[EXCERTO DA PÁGINA]
:::::

Não é a altura certa para elaborar sobre estes domínios
de prospetiva definitiva ou meramente ilusória, o tempo longo o dirá.
Interessa-me mais neste momento realçar algumas dimensões da aceleração referida
que, embora sem entrarem no domínio da prospetiva das grandes mudanças, vieram
repor ideias e convicções que pareciam abaladas.
Muitos já disseram que 2020 nos devolveu a importância da
ciência e do conhecimento. É algo de muito relevante. Não que a ciência nos
tenha sido devolvida como um deux-ex-machina todo poderoso e sem conflitualidade.

:::::

[LISTAGEM FORNECIDA]
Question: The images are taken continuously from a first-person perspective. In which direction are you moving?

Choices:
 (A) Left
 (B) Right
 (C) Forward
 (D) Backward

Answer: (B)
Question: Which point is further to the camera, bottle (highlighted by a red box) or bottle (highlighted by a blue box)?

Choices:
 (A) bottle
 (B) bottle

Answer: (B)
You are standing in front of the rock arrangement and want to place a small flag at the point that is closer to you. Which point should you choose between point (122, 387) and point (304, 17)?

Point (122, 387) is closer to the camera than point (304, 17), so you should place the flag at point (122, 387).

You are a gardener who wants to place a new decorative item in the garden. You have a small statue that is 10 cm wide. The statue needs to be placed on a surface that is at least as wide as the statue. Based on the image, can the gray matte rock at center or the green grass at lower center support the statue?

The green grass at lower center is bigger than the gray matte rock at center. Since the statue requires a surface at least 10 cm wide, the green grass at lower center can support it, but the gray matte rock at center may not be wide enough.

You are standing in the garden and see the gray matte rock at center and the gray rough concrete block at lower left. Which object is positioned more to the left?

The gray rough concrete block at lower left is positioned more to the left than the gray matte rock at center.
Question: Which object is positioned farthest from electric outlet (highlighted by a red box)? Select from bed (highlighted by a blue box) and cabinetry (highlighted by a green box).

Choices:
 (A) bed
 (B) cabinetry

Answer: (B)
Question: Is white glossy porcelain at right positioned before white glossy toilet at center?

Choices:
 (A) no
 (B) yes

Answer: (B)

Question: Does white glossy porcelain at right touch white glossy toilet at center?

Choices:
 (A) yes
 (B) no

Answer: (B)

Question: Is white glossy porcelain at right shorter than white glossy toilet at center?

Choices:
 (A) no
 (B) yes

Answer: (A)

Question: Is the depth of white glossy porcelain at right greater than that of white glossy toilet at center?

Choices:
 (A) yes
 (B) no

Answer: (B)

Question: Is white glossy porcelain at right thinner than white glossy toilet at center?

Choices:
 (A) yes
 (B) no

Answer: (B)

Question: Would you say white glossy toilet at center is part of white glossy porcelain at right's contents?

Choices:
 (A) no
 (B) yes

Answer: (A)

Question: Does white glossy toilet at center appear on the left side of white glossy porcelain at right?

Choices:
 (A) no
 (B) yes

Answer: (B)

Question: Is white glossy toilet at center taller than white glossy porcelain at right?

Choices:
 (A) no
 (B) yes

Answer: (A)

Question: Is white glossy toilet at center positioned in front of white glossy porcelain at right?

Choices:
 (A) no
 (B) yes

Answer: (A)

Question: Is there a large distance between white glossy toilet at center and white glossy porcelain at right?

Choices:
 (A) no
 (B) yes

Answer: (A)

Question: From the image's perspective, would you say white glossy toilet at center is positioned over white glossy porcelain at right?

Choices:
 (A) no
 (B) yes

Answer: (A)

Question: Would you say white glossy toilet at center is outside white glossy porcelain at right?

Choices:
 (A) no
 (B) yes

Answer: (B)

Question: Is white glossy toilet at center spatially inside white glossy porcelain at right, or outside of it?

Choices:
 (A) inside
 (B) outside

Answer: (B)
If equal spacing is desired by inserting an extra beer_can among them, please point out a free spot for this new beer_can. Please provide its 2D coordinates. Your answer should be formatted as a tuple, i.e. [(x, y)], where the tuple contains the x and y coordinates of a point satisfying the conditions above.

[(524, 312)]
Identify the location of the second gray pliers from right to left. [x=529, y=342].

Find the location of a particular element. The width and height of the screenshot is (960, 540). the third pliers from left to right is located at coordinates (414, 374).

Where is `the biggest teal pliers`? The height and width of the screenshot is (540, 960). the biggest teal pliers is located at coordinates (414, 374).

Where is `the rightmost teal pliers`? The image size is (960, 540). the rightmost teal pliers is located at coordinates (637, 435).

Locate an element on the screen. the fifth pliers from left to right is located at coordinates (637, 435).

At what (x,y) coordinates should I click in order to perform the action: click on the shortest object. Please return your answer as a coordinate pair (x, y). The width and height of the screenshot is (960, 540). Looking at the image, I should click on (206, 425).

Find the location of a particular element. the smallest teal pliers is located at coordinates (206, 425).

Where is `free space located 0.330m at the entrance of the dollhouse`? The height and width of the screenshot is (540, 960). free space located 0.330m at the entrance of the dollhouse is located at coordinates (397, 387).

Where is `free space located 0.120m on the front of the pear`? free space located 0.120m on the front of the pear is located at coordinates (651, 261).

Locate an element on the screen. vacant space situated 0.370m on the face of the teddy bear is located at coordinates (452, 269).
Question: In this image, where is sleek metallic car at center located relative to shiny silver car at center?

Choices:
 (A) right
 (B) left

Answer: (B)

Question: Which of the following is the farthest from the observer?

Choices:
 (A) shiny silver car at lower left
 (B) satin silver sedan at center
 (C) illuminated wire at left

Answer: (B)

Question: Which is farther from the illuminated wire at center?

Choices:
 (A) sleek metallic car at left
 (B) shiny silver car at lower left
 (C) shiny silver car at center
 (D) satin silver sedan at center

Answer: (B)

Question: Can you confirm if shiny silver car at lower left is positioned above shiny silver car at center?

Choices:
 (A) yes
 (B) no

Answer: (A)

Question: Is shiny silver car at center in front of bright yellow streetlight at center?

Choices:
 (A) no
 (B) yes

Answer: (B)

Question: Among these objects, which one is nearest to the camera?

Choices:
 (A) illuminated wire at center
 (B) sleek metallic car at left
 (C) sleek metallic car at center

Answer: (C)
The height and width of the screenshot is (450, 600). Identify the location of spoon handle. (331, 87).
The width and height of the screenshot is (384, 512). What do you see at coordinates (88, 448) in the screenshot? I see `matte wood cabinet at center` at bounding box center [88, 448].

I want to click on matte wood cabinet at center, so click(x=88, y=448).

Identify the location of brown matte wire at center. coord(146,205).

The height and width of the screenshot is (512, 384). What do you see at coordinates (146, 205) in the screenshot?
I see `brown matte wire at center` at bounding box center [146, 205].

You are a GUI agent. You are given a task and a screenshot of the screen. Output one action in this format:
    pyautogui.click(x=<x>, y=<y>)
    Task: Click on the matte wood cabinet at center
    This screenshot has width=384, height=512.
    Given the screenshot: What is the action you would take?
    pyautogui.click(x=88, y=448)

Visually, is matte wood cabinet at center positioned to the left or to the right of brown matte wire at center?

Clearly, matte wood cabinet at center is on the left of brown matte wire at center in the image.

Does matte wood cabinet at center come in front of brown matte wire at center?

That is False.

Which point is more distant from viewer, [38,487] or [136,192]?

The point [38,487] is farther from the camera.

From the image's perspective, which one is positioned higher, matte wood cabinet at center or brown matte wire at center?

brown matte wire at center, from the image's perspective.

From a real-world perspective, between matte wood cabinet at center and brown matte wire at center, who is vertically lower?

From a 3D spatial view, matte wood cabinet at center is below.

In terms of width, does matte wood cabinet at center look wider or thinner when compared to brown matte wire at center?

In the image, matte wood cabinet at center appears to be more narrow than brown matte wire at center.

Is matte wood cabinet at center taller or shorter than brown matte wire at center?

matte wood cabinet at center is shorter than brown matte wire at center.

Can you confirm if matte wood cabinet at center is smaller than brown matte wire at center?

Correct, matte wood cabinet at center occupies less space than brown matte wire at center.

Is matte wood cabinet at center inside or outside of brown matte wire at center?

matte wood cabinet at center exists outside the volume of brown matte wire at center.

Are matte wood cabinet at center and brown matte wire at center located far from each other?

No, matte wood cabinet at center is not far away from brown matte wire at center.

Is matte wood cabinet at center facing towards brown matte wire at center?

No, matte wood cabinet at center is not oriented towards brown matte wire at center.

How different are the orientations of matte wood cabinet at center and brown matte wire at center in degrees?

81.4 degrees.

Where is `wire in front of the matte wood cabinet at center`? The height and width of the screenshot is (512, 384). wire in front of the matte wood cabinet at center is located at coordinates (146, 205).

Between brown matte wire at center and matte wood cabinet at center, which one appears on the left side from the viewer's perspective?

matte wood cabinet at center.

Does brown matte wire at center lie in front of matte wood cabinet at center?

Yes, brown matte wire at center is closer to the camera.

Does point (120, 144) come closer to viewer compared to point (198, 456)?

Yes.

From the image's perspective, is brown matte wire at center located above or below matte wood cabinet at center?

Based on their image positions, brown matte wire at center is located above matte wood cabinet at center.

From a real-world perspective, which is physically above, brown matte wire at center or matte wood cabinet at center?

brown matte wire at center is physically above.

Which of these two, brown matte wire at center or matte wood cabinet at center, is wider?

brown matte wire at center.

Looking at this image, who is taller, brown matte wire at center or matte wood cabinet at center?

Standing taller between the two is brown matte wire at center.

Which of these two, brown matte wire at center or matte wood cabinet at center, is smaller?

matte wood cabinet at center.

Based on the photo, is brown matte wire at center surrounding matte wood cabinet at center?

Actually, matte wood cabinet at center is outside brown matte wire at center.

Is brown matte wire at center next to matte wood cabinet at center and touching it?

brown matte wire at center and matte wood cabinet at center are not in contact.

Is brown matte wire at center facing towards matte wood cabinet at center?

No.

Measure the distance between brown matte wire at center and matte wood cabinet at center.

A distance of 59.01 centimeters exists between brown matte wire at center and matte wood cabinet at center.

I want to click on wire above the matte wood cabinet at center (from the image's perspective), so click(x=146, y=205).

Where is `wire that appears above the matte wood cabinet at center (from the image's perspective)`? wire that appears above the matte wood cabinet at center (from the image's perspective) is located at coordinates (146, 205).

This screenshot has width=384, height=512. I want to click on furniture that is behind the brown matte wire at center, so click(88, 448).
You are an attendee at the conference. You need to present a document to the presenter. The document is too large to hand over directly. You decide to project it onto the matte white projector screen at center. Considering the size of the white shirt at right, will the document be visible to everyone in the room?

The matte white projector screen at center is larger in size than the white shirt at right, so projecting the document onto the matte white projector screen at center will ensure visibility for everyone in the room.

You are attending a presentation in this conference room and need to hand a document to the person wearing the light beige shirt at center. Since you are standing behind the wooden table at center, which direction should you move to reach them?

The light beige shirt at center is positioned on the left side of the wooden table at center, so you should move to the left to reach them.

:::::

[LISTA DE TAREFAS]
(A) Repita, sem mudar nada, o trecho do excerto sobre 2020 e a ciência que começa em "Não é a altura" e vai até "que pareciam abaladas.".
(B) Prossiga com o excerto sobre 2020 e a ciência a partir da última frase mostrada.

[RESPOSTAS POR ORDEM]
(A)
Não é a altura certa para elaborar sobre estes domínios
de prospetiva definitiva ou meramente ilusória, o tempo longo o dirá.
Interessa-me mais neste momento realçar algumas dimensões da aceleração referida
que, embora sem entrarem no domínio da prospetiva das grandes mudanças, vieram
repor ideias e convicções que pareciam abaladas.

(B)
Vimos inclusivamente como as roupagens da ciência foram utilizadas para a
glória efémera mediática de alguns, mas vimos também como a utilização equilibrada
e sensata da evidência e da sua explicação científica se sobrepôs claramente e
como, intuitivamente e sem cultura científica muito desenvolvida, o cidadão
aprendeu a distinguir entre as duas utilizações da ciência. O que é notável,
pois nunca como hoje foi necessária uma cultura de comunicação e divulgação da
ciência. A complexidade dos problemas e a profunda divisão do trabalho científico,
muito carenciado de plataformas de integração disciplinar, tornam cada vez mais
difícil essa comunicação, exigindo a proliferação de muitos Carl Sagan, Richard
Attemborough e outros com essa competência de transformar o complexo em ideias
simples. Mas o que foi evidente é que a cooperação de recursos na investigação
científica é crucial, seja sob a modalidade de “open science”, seja sob
a forma de parcerias avançadas entre a investigação patenteada e realizada “in-house”
em grandes grupos empresariais e outras formas de progressão do conhecimento.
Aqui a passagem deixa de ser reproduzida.